Task to carry out: Show all lines from the material that carry the word "スッキリ".

Material for this exercise:
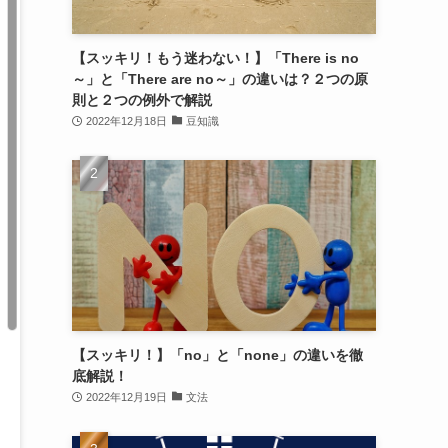
【スッキリ！もう迷わない！】「There is no
～」と「There are no～」の違いは？２つの原
則と２つの例外で解説
2022年12月18日
豆知識
【スッキリ！】「no」と「none」の違いを徹
底解説！
2022年12月19日
文法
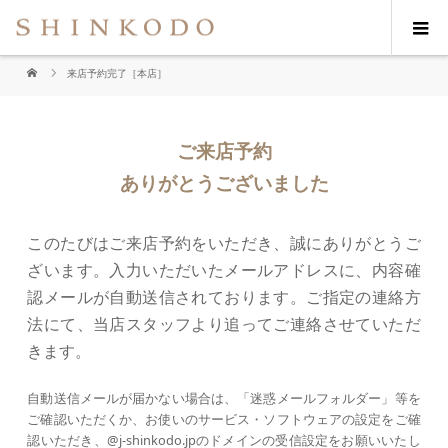
来店予約完了［本店］
ご来店予約
ありがとうございました
このたびはご来店予約をいただき、誠にありがとうご
ざいます。入力いただいたメールアドレスに、内容確
認メールが自動送信されております。ご指定の連絡方
法にて、当店スタッフより追ってご連絡させていただ
きます。
自動送信メールが届かない場合は、「迷惑メールフォルダー」等を
ご確認いただくか、お使いのサービス・ソフトウェアの設定をご確
認いただき、@j-shinkodo.jpのドメインの受信設定をお願いいたし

Reply:
【スッキリ！もう迷わない！】「There is no
【スッキリ！】「no」と「none」の違いを徹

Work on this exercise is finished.